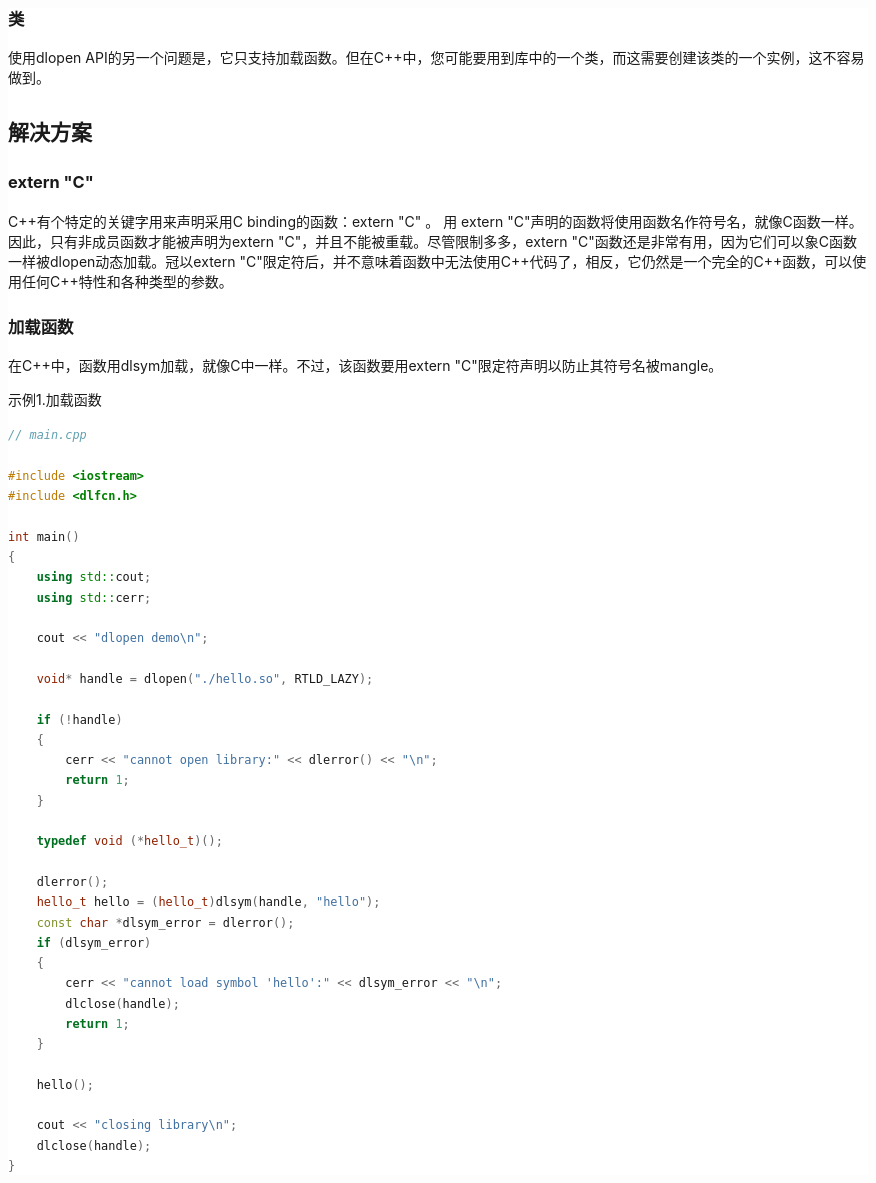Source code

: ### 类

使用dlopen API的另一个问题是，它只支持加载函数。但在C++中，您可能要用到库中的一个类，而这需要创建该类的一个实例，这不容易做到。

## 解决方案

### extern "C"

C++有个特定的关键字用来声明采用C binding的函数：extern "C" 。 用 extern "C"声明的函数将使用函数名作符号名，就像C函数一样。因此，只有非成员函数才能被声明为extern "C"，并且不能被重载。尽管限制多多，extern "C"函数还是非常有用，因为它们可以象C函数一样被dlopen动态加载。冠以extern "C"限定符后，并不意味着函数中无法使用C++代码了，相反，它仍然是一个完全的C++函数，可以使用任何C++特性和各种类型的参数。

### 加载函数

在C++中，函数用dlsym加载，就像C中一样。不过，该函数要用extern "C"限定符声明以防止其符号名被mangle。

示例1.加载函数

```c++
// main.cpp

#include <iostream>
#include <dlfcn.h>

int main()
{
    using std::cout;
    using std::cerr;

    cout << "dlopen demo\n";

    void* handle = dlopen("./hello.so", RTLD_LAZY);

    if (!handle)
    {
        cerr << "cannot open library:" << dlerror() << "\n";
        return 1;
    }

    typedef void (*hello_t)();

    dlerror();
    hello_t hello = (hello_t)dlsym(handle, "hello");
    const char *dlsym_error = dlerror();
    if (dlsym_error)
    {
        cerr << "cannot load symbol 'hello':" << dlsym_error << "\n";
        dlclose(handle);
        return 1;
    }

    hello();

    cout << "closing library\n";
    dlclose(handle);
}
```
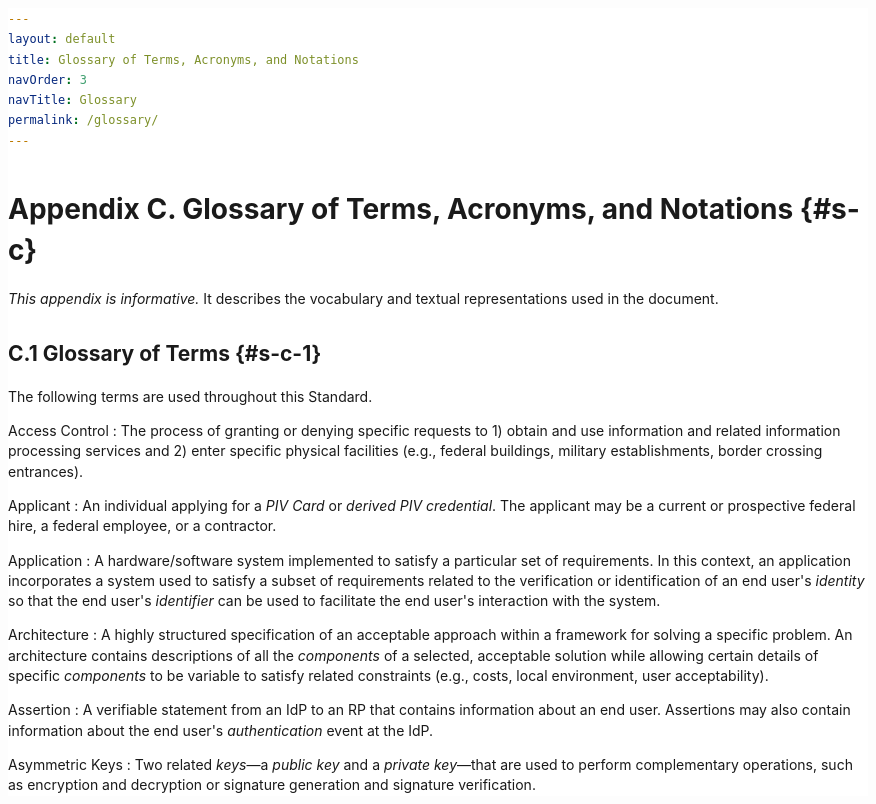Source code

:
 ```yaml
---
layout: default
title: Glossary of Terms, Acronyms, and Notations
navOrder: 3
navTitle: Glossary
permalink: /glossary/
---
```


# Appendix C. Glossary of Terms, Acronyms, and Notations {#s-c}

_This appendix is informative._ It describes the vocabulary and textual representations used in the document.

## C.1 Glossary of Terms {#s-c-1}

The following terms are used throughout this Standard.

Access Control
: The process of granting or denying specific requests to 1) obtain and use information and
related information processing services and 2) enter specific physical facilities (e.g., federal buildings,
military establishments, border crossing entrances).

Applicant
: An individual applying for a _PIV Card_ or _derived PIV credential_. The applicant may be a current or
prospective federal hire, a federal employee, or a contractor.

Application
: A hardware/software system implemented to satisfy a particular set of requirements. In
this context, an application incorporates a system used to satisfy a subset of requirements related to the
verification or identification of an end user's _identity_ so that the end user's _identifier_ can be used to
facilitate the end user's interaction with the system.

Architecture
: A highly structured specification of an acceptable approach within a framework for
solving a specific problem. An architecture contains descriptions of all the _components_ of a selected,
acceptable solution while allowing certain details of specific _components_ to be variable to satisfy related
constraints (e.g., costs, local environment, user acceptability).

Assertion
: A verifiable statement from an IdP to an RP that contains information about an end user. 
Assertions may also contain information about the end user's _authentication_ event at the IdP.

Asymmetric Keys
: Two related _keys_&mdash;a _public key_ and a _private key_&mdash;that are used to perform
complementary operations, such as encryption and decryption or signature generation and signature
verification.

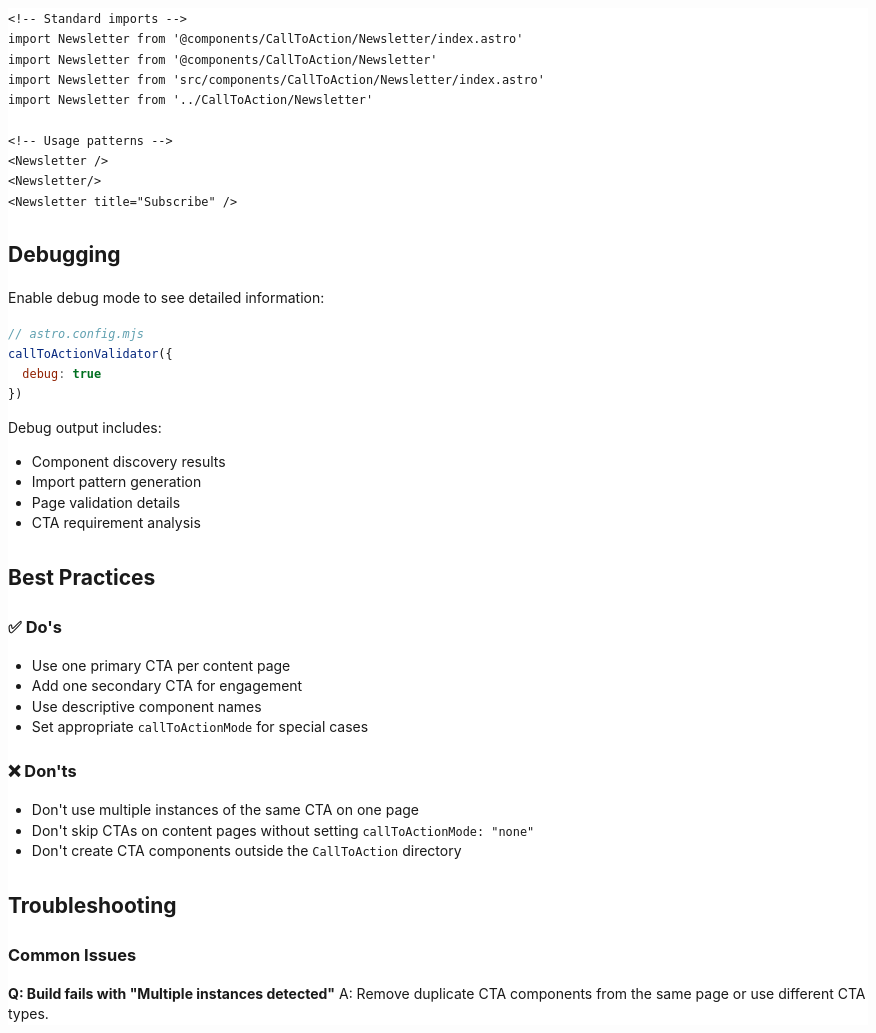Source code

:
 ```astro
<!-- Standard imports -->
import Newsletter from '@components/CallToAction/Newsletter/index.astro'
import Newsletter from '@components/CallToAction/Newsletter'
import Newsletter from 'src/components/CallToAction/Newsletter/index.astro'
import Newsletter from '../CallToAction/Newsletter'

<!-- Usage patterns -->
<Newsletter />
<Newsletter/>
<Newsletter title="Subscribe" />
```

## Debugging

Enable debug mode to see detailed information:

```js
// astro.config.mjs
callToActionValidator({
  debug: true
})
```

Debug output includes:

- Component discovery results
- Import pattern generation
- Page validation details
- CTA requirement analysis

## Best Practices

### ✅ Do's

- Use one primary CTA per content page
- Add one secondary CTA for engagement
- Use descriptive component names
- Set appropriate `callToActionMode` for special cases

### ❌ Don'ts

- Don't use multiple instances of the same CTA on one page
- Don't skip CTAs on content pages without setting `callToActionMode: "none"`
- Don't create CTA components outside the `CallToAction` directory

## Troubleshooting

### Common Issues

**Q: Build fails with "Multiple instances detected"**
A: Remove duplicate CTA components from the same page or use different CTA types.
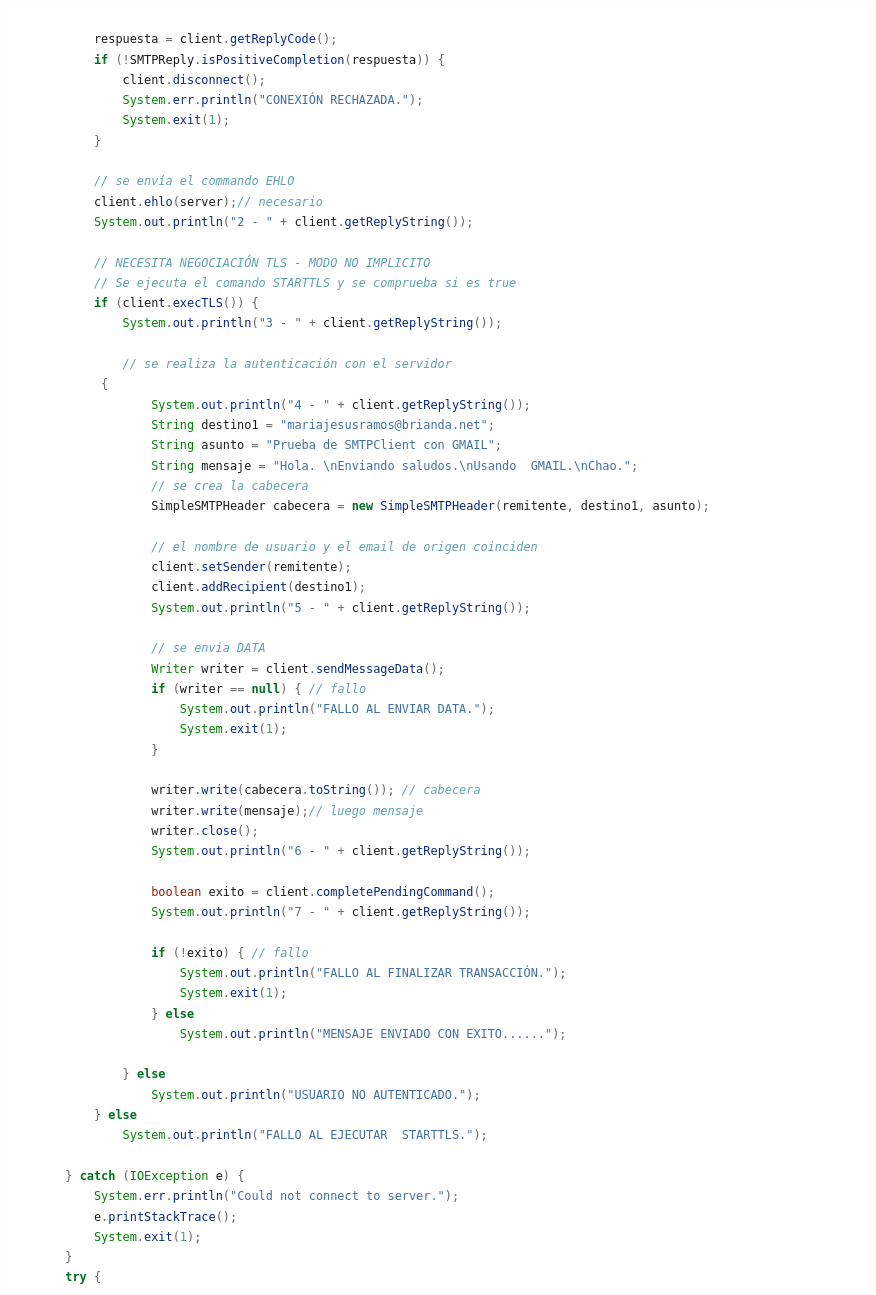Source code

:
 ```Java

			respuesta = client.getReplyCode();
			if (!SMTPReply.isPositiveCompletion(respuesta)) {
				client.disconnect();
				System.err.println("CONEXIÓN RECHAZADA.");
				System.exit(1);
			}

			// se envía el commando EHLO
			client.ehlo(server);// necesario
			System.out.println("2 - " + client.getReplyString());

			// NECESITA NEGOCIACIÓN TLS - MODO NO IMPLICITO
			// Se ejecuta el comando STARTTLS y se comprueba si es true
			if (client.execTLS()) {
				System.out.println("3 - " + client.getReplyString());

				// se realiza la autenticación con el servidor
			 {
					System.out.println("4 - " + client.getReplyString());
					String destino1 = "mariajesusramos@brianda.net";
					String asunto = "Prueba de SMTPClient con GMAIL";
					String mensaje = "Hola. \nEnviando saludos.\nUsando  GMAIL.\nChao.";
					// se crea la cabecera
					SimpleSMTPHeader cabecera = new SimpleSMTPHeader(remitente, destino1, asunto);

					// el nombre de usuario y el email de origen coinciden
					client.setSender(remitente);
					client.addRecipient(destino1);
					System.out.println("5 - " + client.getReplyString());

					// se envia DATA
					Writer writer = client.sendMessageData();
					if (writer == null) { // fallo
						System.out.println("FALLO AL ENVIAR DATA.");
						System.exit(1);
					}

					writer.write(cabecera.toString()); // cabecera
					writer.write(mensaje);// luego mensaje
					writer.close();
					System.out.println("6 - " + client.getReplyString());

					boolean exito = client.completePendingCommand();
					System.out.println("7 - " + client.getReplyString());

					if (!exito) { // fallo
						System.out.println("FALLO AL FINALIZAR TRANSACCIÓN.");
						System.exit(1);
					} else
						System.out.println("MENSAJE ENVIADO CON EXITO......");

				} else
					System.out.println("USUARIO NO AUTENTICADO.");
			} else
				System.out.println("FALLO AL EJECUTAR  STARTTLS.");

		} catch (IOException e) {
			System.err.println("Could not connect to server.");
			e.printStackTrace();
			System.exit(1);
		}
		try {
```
····················
**ASSIGNMENT:**
Print the data word for word and omit the pictures.

**WRITTEN RESPONSE:**
Source code

: ### 类

使用dlopen API的另一个问题是，它只支持加载函数。但在C++中，您可能要用到库中的一个类，而这需要创建该类的一个实例，这不容易做到。

## 解决方案

### extern "C"

C++有个特定的关键字用来声明采用C binding的函数：extern "C" 。 用 extern "C"声明的函数将使用函数名作符号名，就像C函数一样。因此，只有非成员函数才能被声明为extern "C"，并且不能被重载。尽管限制多多，extern "C"函数还是非常有用，因为它们可以象C函数一样被dlopen动态加载。冠以extern "C"限定符后，并不意味着函数中无法使用C++代码了，相反，它仍然是一个完全的C++函数，可以使用任何C++特性和各种类型的参数。

### 加载函数

在C++中，函数用dlsym加载，就像C中一样。不过，该函数要用extern "C"限定符声明以防止其符号名被mangle。

示例1.加载函数

```c++
// main.cpp

#include <iostream>
#include <dlfcn.h>

int main()
{
    using std::cout;
    using std::cerr;

    cout << "dlopen demo\n";

    void* handle = dlopen("./hello.so", RTLD_LAZY);

    if (!handle)
    {
        cerr << "cannot open library:" << dlerror() << "\n";
        return 1;
    }

    typedef void (*hello_t)();

    dlerror();
    hello_t hello = (hello_t)dlsym(handle, "hello");
    const char *dlsym_error = dlerror();
    if (dlsym_error)
    {
        cerr << "cannot load symbol 'hello':" << dlsym_error << "\n";
        dlclose(handle);
        return 1;
    }

    hello();

    cout << "closing library\n";
    dlclose(handle);
}
```
Source code

:
 ```yaml
---
layout: default
title: Glossary of Terms, Acronyms, and Notations
navOrder: 3
navTitle: Glossary
permalink: /glossary/
---
```


# Appendix C. Glossary of Terms, Acronyms, and Notations {#s-c}

_This appendix is informative._ It describes the vocabulary and textual representations used in the document.

## C.1 Glossary of Terms {#s-c-1}

The following terms are used throughout this Standard.

Access Control
: The process of granting or denying specific requests to 1) obtain and use information and
related information processing services and 2) enter specific physical facilities (e.g., federal buildings,
military establishments, border crossing entrances).

Applicant
: An individual applying for a _PIV Card_ or _derived PIV credential_. The applicant may be a current or
prospective federal hire, a federal employee, or a contractor.

Application
: A hardware/software system implemented to satisfy a particular set of requirements. In
this context, an application incorporates a system used to satisfy a subset of requirements related to the
verification or identification of an end user's _identity_ so that the end user's _identifier_ can be used to
facilitate the end user's interaction with the system.

Architecture
: A highly structured specification of an acceptable approach within a framework for
solving a specific problem. An architecture contains descriptions of all the _components_ of a selected,
acceptable solution while allowing certain details of specific _components_ to be variable to satisfy related
constraints (e.g., costs, local environment, user acceptability).

Assertion
: A verifiable statement from an IdP to an RP that contains information about an end user. 
Assertions may also contain information about the end user's _authentication_ event at the IdP.

Asymmetric Keys
: Two related _keys_&mdash;a _public key_ and a _private key_&mdash;that are used to perform
complementary operations, such as encryption and decryption or signature generation and signature
verification.

Source code

:
 ```astro
<!-- Standard imports -->
import Newsletter from '@components/CallToAction/Newsletter/index.astro'
import Newsletter from '@components/CallToAction/Newsletter'
import Newsletter from 'src/components/CallToAction/Newsletter/index.astro'
import Newsletter from '../CallToAction/Newsletter'

<!-- Usage patterns -->
<Newsletter />
<Newsletter/>
<Newsletter title="Subscribe" />
```

## Debugging

Enable debug mode to see detailed information:

```js
// astro.config.mjs
callToActionValidator({
  debug: true
})
```

Debug output includes:

- Component discovery results
- Import pattern generation
- Page validation details
- CTA requirement analysis

## Best Practices

### ✅ Do's

- Use one primary CTA per content page
- Add one secondary CTA for engagement
- Use descriptive component names
- Set appropriate `callToActionMode` for special cases

### ❌ Don'ts

- Don't use multiple instances of the same CTA on one page
- Don't skip CTAs on content pages without setting `callToActionMode: "none"`
- Don't create CTA components outside the `CallToAction` directory

## Troubleshooting

### Common Issues

**Q: Build fails with "Multiple instances detected"**
A: Remove duplicate CTA components from the same page or use different CTA types.
Source code

:
 ```Java

			respuesta = client.getReplyCode();
			if (!SMTPReply.isPositiveCompletion(respuesta)) {
				client.disconnect();
				System.err.println("CONEXIÓN RECHAZADA.");
				System.exit(1);
			}

			// se envía el commando EHLO
			client.ehlo(server);// necesario
			System.out.println("2 - " + client.getReplyString());

			// NECESITA NEGOCIACIÓN TLS - MODO NO IMPLICITO
			// Se ejecuta el comando STARTTLS y se comprueba si es true
			if (client.execTLS()) {
				System.out.println("3 - " + client.getReplyString());

				// se realiza la autenticación con el servidor
			 {
					System.out.println("4 - " + client.getReplyString());
					String destino1 = "mariajesusramos@brianda.net";
					String asunto = "Prueba de SMTPClient con GMAIL";
					String mensaje = "Hola. \nEnviando saludos.\nUsando  GMAIL.\nChao.";
					// se crea la cabecera
					SimpleSMTPHeader cabecera = new SimpleSMTPHeader(remitente, destino1, asunto);

					// el nombre de usuario y el email de origen coinciden
					client.setSender(remitente);
					client.addRecipient(destino1);
					System.out.println("5 - " + client.getReplyString());

					// se envia DATA
					Writer writer = client.sendMessageData();
					if (writer == null) { // fallo
						System.out.println("FALLO AL ENVIAR DATA.");
						System.exit(1);
					}

					writer.write(cabecera.toString()); // cabecera
					writer.write(mensaje);// luego mensaje
					writer.close();
					System.out.println("6 - " + client.getReplyString());

					boolean exito = client.completePendingCommand();
					System.out.println("7 - " + client.getReplyString());

					if (!exito) { // fallo
						System.out.println("FALLO AL FINALIZAR TRANSACCIÓN.");
						System.exit(1);
					} else
						System.out.println("MENSAJE ENVIADO CON EXITO......");

				} else
					System.out.println("USUARIO NO AUTENTICADO.");
			} else
				System.out.println("FALLO AL EJECUTAR  STARTTLS.");

		} catch (IOException e) {
			System.err.println("Could not connect to server.");
			e.printStackTrace();
			System.exit(1);
		}
		try {
```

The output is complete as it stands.